Muchtaridi menyarankan agar masyarakat menghindari dahulu penggunaan parasetamol sirup dan mengutamakan parasetamol berbentuk tablet. Selain itu, penggunaan puyer dinilai lebih manjur untuk dikonsumsi anak-anak.

“Kalau anak-anak susah makan puyer, bisa dicampur dengan air yang bisa diperoleh di apotik. Itu kalau masih takut akan parasetamol sirup,” pungkasnya.*

Kepala Divisi Kelompok Staf Medis Kesehatan Ibu dan Anak RSHS, Dany Hilmanto, mengatakan bahwa penggunaan obat-obatan seperti parasetamol murni dan dalam dosis wajar masih dapat dilakukan oleh masyakarat.

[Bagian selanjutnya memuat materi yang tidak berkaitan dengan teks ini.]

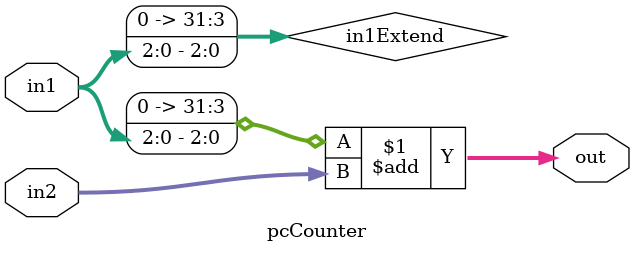
<source format=v>
module pcCounter(in1,in2,out);
input [2:0] in1;
input [31:0] in2;
wire [31:0] in1Extend;
assign in1Extend = { 29'd0 , in1 };
output [31:0] out;
assign out = in1Extend + in2;
endmodule

</source>
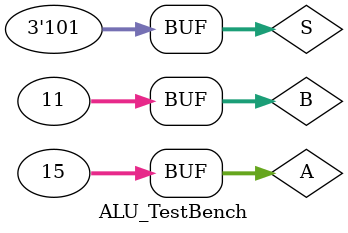
<source format=v>

module ALU_TestBench;

	reg[31:0] A, B;
	reg[2:0] S;
	wire[31:0] O;
	ALU AU(O, A, B, S);

	initial
	begin
		A = 32'd15;
		B = 32'd11;
		S = 0;
		#10;
		S = 1;
		#10;
		S = 2;
		#10;
		S = 3;
		#10;
		S = 4;
		#10;
		S = 5;
		#10;
	end

endmodule
</source>
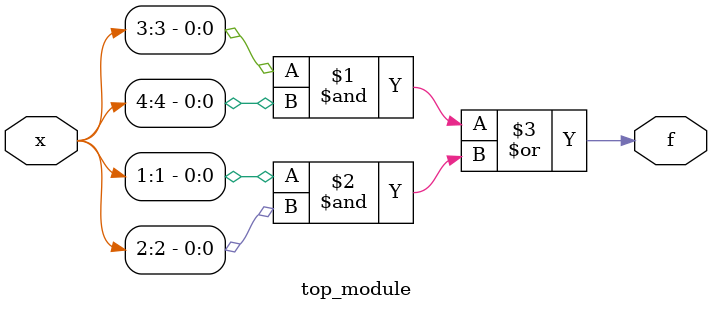
<source format=sv>
module top_module (
  input [4:1] x,
  output logic f
);

assign f = x[3] & x[4] | x[1] & x[2];

endmodule

</source>
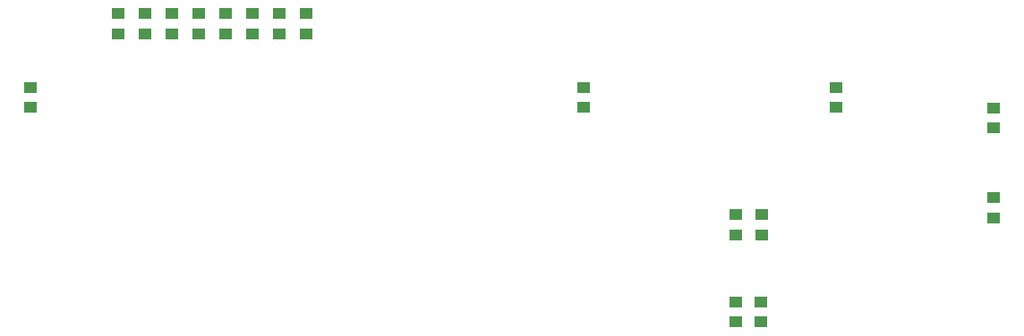
<source format=gtp>
G04 Layer_Color=8421504*
%FSLAX25Y25*%
%MOIN*%
G70*
G01*
G75*
%ADD10R,0.04724X0.04488*%
D10*
X12500Y113740D02*
D03*
Y106260D02*
D03*
X275000Y33740D02*
D03*
Y26260D02*
D03*
X218500Y113740D02*
D03*
Y106260D02*
D03*
X312500Y113740D02*
D03*
Y106260D02*
D03*
X115000Y141240D02*
D03*
Y133760D02*
D03*
X105000Y141240D02*
D03*
Y133760D02*
D03*
X95000Y141240D02*
D03*
Y133760D02*
D03*
X85000Y141240D02*
D03*
Y133760D02*
D03*
X75000Y141240D02*
D03*
Y133760D02*
D03*
X65000Y141240D02*
D03*
Y133760D02*
D03*
X55000Y141240D02*
D03*
Y133760D02*
D03*
X45000Y141240D02*
D03*
Y133760D02*
D03*
X371063Y106102D02*
D03*
Y98622D02*
D03*
Y72638D02*
D03*
Y65158D02*
D03*
X284500Y26260D02*
D03*
Y33740D02*
D03*
X275197Y58858D02*
D03*
Y66339D02*
D03*
X284646Y58858D02*
D03*
Y66339D02*
D03*
M02*

</source>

Misalnya, ukuran 10-15 mg untuk anak yang berat badannya 10 kilogram.

Orang tua juga diingatkan untuk bersabar ketika menghadapi anak yang demam dan diberikan paracetamol. Lama demam biasanya 6 jam. Pada masa itu parasetamol membutuhkan waktu untuk bekerja. Jadi orang tua harus menunggu reaksi obat dan tidak memberikan obat tambahan lain untuk menghindari terjadinya overdosis.

“Ginjal kerjanya berat, hampir semua obat bekerjanya di ginjal. Jadi kalau dia terlalu berlebihan, tidak sesuai dengan dosis yang kita anjurkan ya ginjal berat metabolismenya. Itu yang mengakibatkan exhausted, ginjal mengalami kelelahan,” terang Dany.